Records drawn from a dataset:

Start of Block

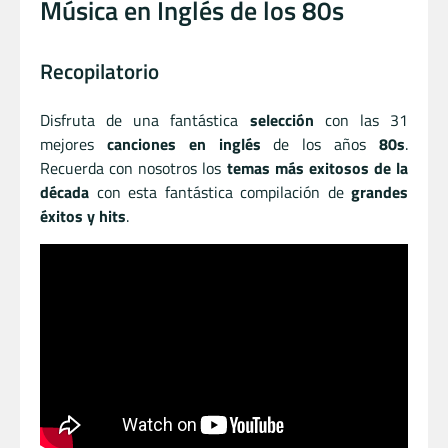
Música en Inglés de los 80s
Recopilatorio
Disfruta de una fantástica
selección
con las 31
mejores
canciones en inglés
de los años
80s
.
Recuerda con nosotros los
temas más exitosos de la
década
con esta fantástica compilación de
grandes
éxitos y hits
.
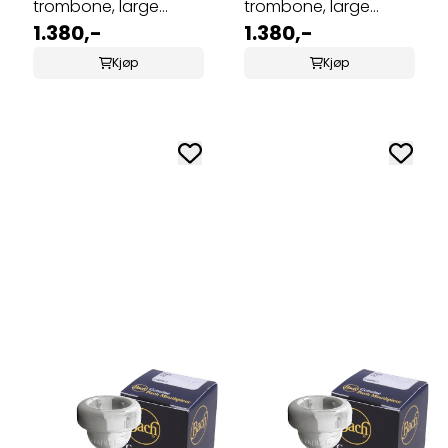
trombone, large
trombone, large
shank 5G
1.380,-
shank 6 1/2AL
1.380,-
Kjøp
Kjøp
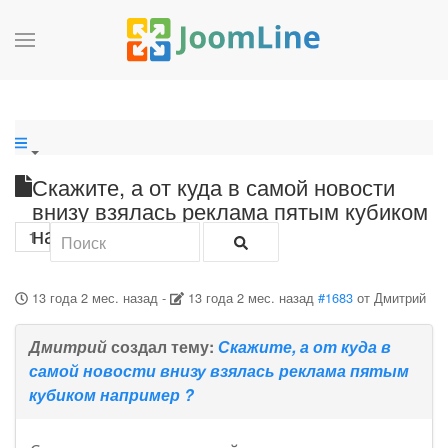
Скажите, а от куда в самой новости
внизу взялась реклама пятым кубиком
например ?
1
13 года 2 мес. назад
-
13 года 2 мес. назад
#1683
от
Дмитрий
Дмитрий
создал тему:
Скажите, а от куда в
самой новости внизу взялась реклама пятым
кубиком например ?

End of Block

EXERCISE DETAILS: Your response must restate every record above exactly, with each picture omitted.

TASK RESPONSE:
Música en Inglés de los 80s
Recopilatorio
Disfruta de una fantástica
selección
con las 31
mejores
canciones en inglés
de los años
80s
.
Recuerda con nosotros los
temas más exitosos de la
década
con esta fantástica compilación de
grandes
éxitos y hits
.
trombone, large
trombone, large
shank 5G
1.380,-
shank 6 1/2AL
1.380,-
Kjøp
Kjøp
Скажите, а от куда в самой новости
внизу взялась реклама пятым кубиком
например ?
1
13 года 2 мес. назад
-
13 года 2 мес. назад
#1683
от
Дмитрий
Дмитрий
создал тему:
Скажите, а от куда в
самой новости внизу взялась реклама пятым
кубиком например ?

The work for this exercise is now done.